Milli Eğitim Bakanlığı ve Temel Eğitim Genel Müdürlüğü; anaokullarını ikili eğitime geçirerek Maalesef hata yapmışlardır.
Anaokullarının ikili eğitime geçirilmesi için gereken alt yapı oluşturulmadan, öğretmen ihtiyacı analizi yapılmadan, çalışan anne babaların durumu hiç düşünülmeden yapılan bu değişiklik yeniden gözden geçirilmelidir.
Milli Eğitim Bakanımız Sayın Nabi AVCI ile Temel Eğitim Genel Müdürü Sayın Funda KOCABIYIK’a buradan tüm anaokulu velileri adına yapılan hatanın bir an önce düzeltilmesi için çağrıda bulunuyorum;
Biz Çalışan Anne-Babaların düşürülmüş olduğu bu mağduriyet bir an önce giderilmelidir.
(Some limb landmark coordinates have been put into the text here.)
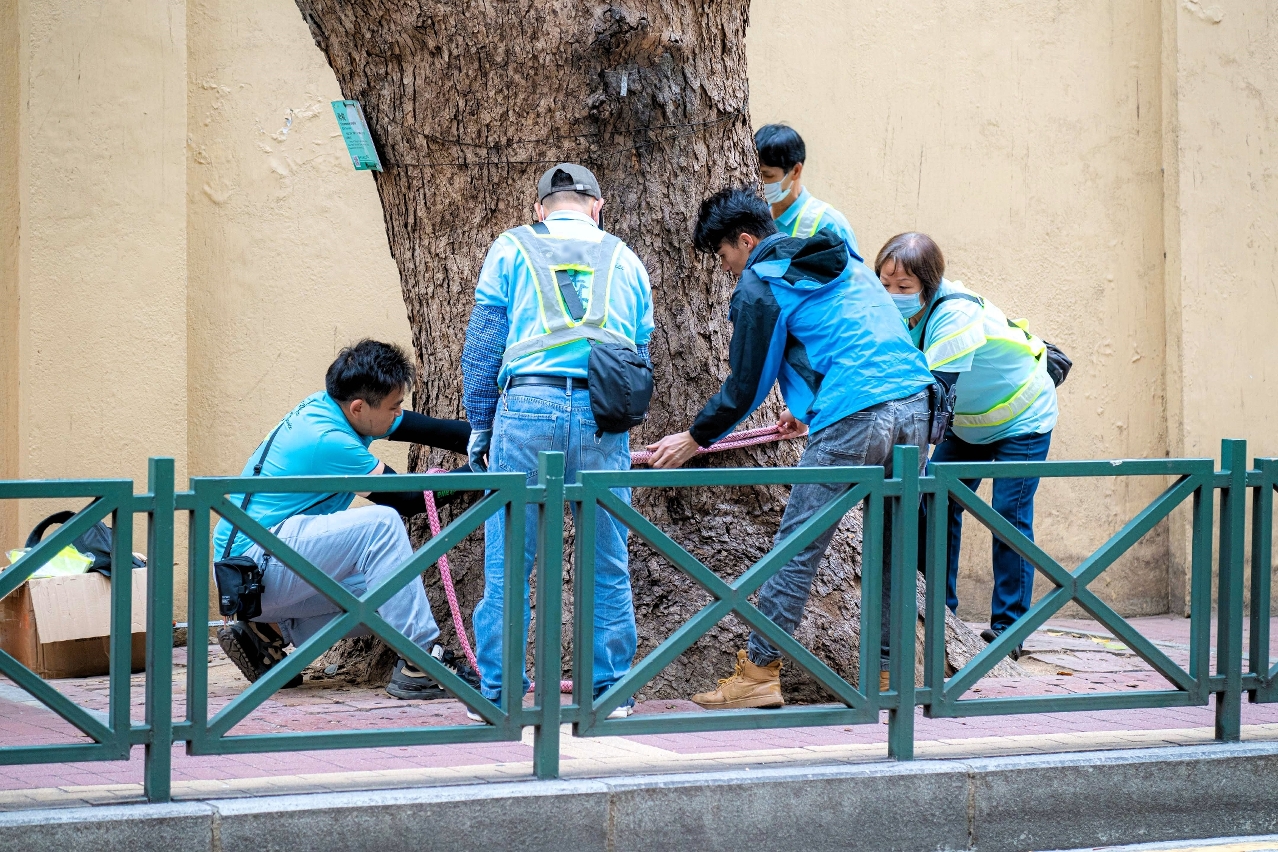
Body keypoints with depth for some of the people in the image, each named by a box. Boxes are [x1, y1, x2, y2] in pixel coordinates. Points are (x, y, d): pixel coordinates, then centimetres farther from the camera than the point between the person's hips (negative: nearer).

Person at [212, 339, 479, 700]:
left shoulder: (331, 405, 5)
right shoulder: (329, 440, -22)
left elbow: (433, 430, 9)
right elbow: (408, 499, -14)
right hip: (252, 565, -10)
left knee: (385, 595, 5)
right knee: (380, 523, -23)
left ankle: (269, 632, 11)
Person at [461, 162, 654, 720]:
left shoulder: (512, 248, 13)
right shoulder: (625, 261, 20)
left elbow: (482, 345, 7)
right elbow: (642, 355, 20)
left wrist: (479, 425, 12)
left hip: (527, 406, -2)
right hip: (603, 417, 2)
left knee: (508, 561, 4)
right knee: (607, 564, 9)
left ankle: (498, 691, 6)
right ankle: (611, 690, 13)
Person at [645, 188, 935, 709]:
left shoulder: (759, 288, 2)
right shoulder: (845, 263, 25)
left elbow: (744, 389, 4)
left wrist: (693, 440, 18)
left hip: (855, 420, -7)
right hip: (915, 404, 7)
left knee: (797, 546, 0)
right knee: (890, 547, 14)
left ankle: (759, 672, 1)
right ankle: (888, 670, 16)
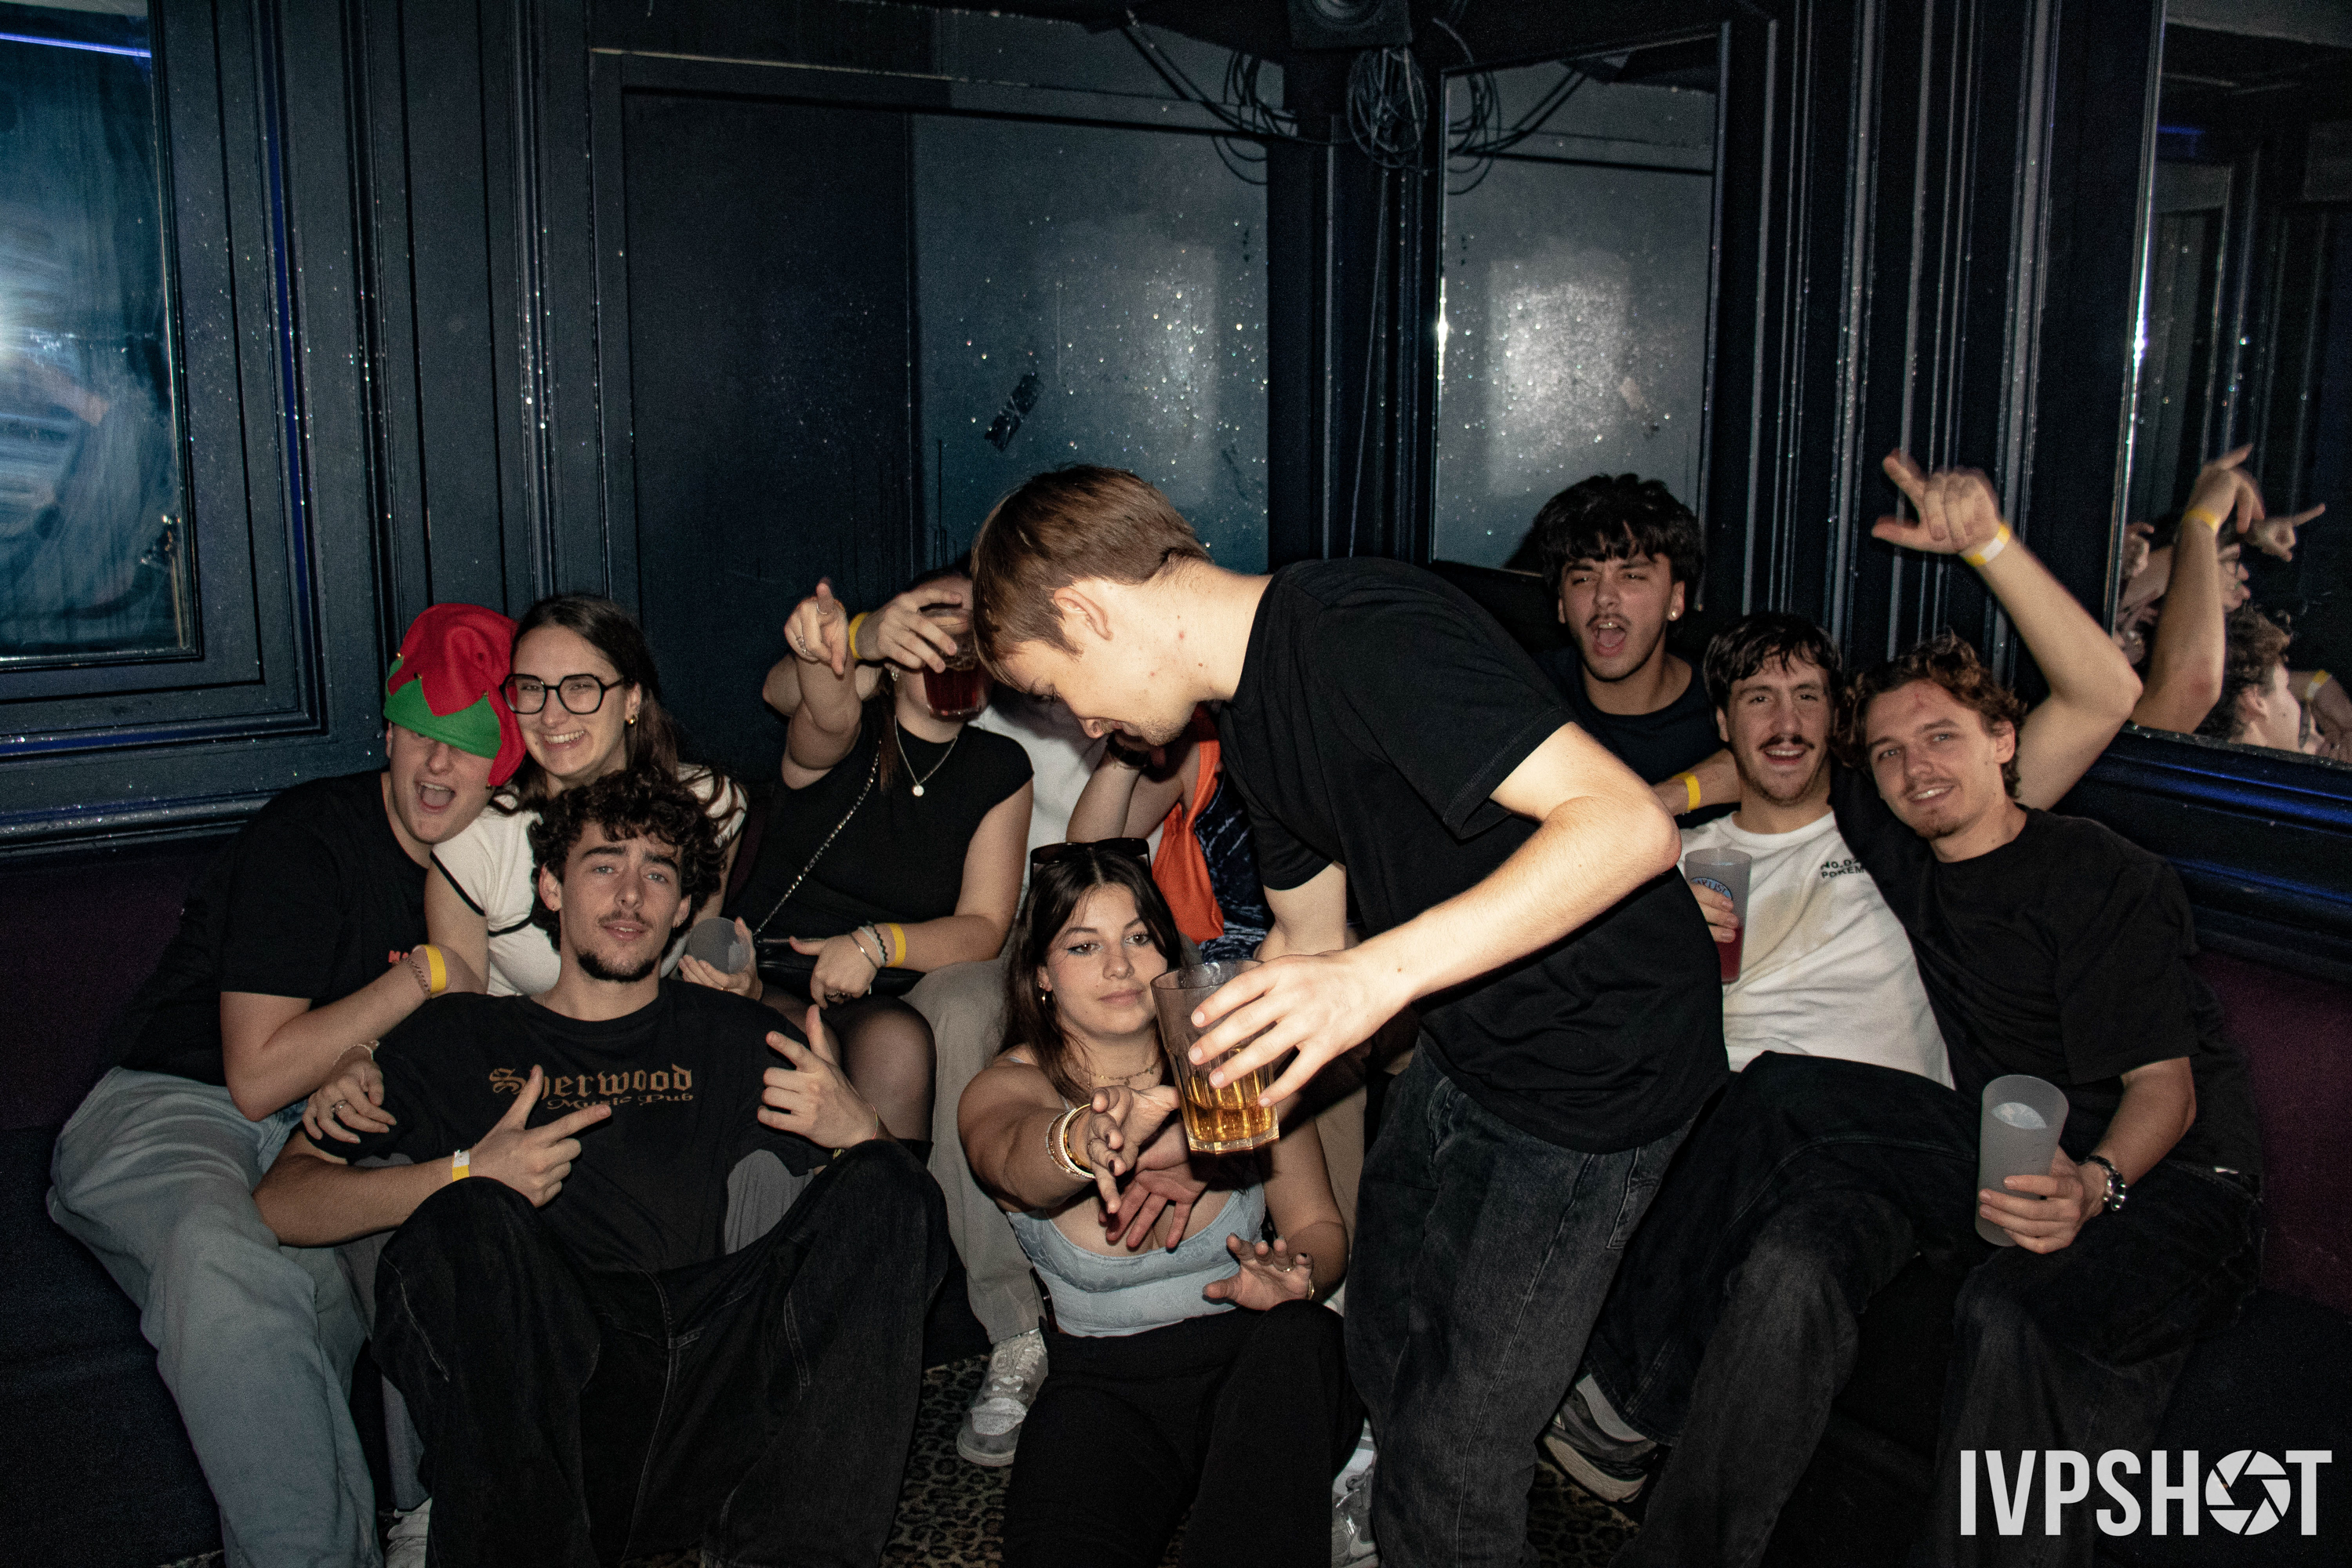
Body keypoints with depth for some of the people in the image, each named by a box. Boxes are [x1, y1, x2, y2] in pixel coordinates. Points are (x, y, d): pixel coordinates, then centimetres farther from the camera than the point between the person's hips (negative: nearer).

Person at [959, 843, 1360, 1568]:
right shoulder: (1007, 1088, -4)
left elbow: (1320, 1224, 6)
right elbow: (1013, 1162, -30)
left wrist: (1298, 1272, -19)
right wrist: (1085, 1140, -54)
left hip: (1259, 1356, 3)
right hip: (1107, 1380, -2)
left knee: (1298, 1333, -32)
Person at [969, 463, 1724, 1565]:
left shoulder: (1362, 634, -26)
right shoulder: (1253, 711, 5)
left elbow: (1630, 825, -34)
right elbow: (1307, 944, 17)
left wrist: (1383, 974, -39)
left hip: (1599, 1056, -9)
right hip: (1465, 1044, 9)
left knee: (1453, 1457, 1)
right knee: (1383, 1352, 20)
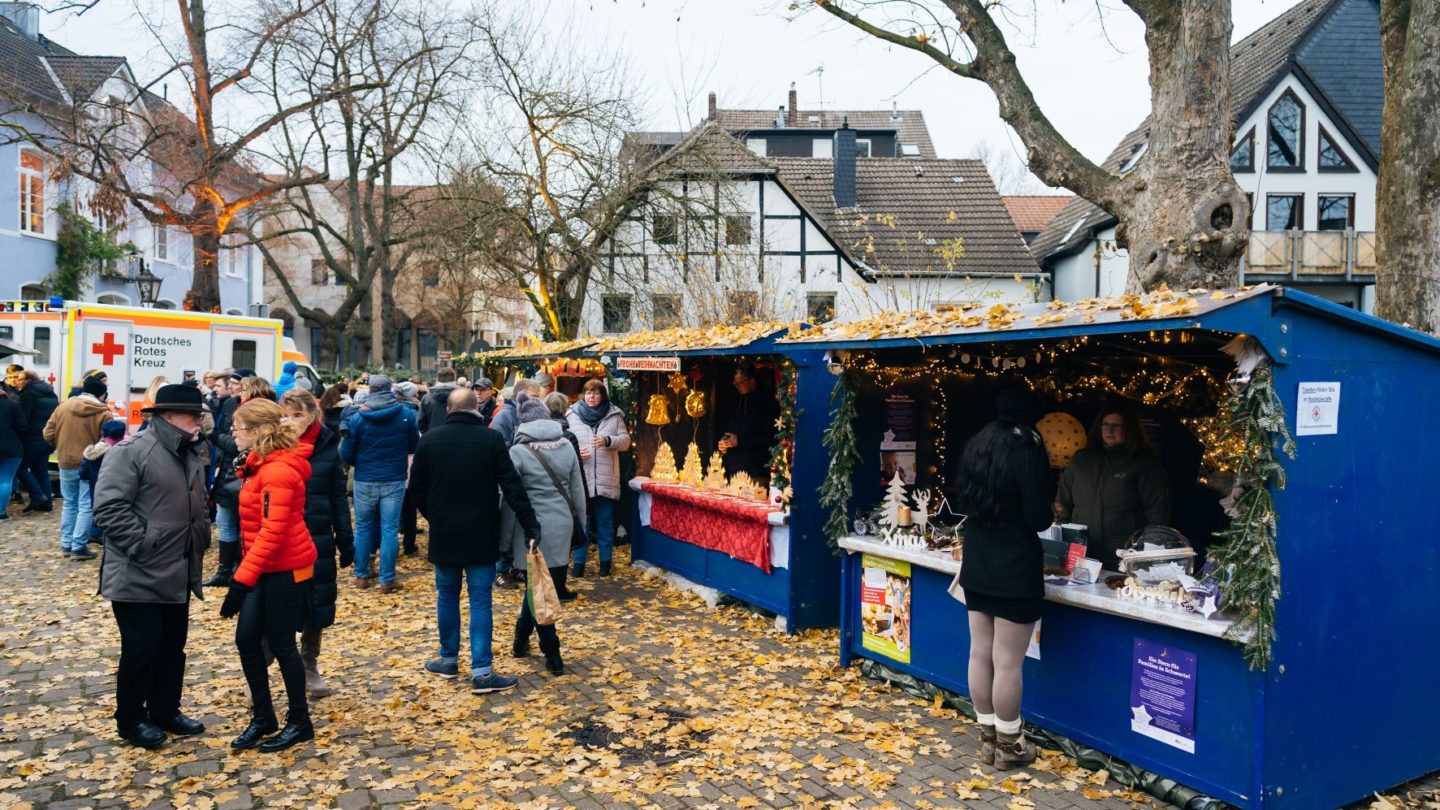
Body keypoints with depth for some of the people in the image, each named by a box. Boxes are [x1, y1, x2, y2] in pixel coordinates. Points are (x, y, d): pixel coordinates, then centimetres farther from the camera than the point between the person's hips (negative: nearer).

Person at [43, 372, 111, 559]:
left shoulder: (63, 406, 1)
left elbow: (48, 433, 4)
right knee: (86, 507, 2)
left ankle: (66, 544, 21)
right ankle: (78, 547, 1)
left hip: (66, 463, 5)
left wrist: (61, 447, 20)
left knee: (69, 504, 17)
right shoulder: (103, 413, -11)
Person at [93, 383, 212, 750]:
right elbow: (109, 507, -22)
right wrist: (142, 545, -22)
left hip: (178, 573, 8)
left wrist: (202, 537, 12)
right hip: (138, 574, -8)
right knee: (141, 647, 1)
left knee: (173, 645, 15)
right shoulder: (131, 451, -15)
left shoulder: (192, 454, 13)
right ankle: (131, 719, 18)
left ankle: (165, 710, 30)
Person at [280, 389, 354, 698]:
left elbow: (339, 499, 3)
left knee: (316, 606, 11)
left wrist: (346, 542, 2)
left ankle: (309, 668, 29)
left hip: (318, 542, 1)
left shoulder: (328, 449, -1)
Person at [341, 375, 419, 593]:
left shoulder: (358, 418, -7)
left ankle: (361, 575, 23)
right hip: (394, 480, 0)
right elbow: (414, 446, 6)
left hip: (365, 481, 0)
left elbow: (346, 454, -2)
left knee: (363, 528, 15)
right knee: (390, 530, 4)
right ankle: (387, 580, 6)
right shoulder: (407, 415, -5)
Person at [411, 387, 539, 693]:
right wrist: (530, 524, -9)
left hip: (443, 533, 2)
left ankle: (448, 660, 26)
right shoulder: (491, 438, -10)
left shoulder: (430, 438, -2)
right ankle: (482, 671, -1)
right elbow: (512, 486, -12)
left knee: (447, 596, 16)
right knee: (480, 600, 0)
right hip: (481, 534, -2)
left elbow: (416, 488, 5)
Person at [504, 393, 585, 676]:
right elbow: (578, 491, 8)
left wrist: (504, 538, 1)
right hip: (561, 526, 3)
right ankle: (521, 638, 27)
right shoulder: (566, 446, 3)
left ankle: (552, 654, 11)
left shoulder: (518, 452, -7)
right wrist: (580, 527, 19)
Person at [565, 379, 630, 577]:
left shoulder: (614, 415, 4)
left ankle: (605, 562, 18)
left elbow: (625, 441, -1)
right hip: (580, 478, 0)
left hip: (606, 479, 0)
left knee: (605, 522, 8)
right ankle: (579, 562, 16)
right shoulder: (572, 415, 5)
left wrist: (608, 441, -19)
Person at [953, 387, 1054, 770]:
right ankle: (1008, 746, 11)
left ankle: (989, 738, 23)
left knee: (980, 655, 11)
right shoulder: (1026, 448, -14)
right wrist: (1046, 512, 6)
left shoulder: (976, 445, 7)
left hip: (976, 568, 7)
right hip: (1015, 571, -7)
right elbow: (1038, 517, -15)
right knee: (1007, 664, 1)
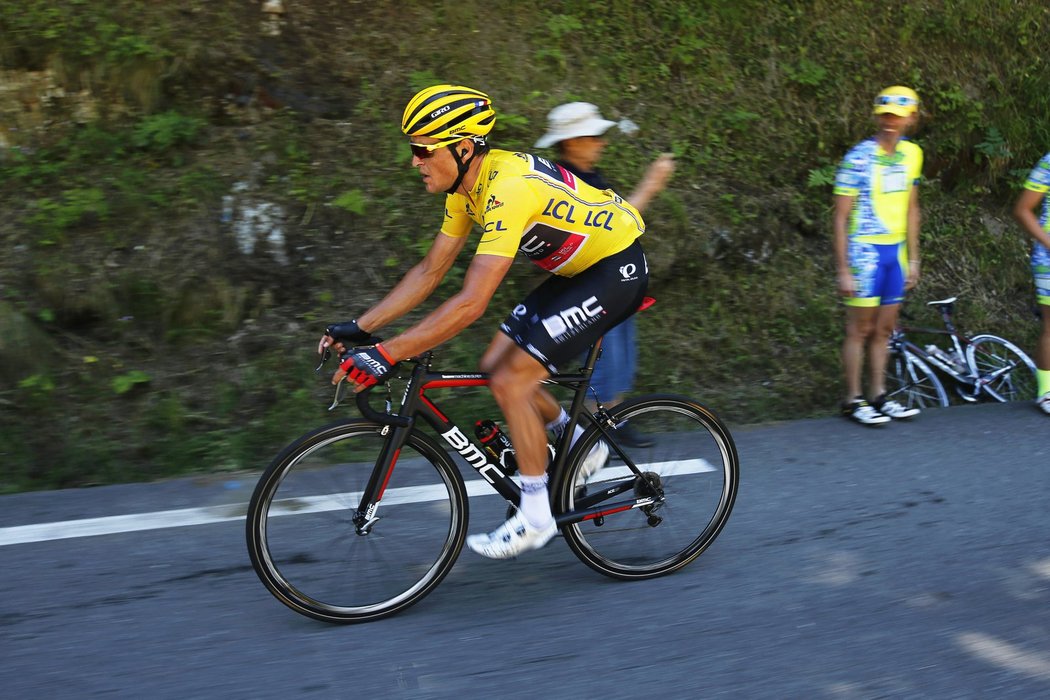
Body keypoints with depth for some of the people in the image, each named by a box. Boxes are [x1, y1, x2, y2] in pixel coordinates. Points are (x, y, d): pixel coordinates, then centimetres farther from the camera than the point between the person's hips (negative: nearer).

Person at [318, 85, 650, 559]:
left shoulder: (508, 188, -31)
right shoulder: (467, 185, -1)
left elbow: (471, 303, -38)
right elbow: (430, 271, 5)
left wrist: (386, 354, -39)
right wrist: (359, 328, -1)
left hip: (616, 269, -10)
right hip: (580, 267, 10)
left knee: (511, 382, -14)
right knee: (494, 365, 7)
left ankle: (536, 516, 0)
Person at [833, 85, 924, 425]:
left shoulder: (912, 154, 7)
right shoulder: (858, 158, -13)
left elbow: (911, 209, 15)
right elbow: (841, 217, -13)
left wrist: (912, 259, 13)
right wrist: (843, 270, -16)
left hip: (895, 251, 6)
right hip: (865, 252, -6)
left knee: (884, 329, 11)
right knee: (860, 329, -1)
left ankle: (879, 396, 20)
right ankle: (853, 400, 8)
Not:DEVLET OKULLARINDA EĞİTİM ÖĞRETİM GÖRÜRKEN; DEVLETİN VERDİĞİ KATKI İLE ÖZEL OKULLARA KAYIT YAPTIRMAK İSTEYEN ÖĞRENCİLERİ ”EĞİTİM KALİTEMİZ DÜŞER” DİYEREK KABUL ETMEK İSTEMEYEN, KONTENJANIMIZ DOLU VE YAHUT BAŞKA BAHANELERLE KAYITLARINI YAPMAYAN BAZI ÖZEL OKULLARI VE BU OKULLARIN SAHİP VE YÖNETİCİLERİNİ DE ALLAH’A HAVALE EDİYORUM.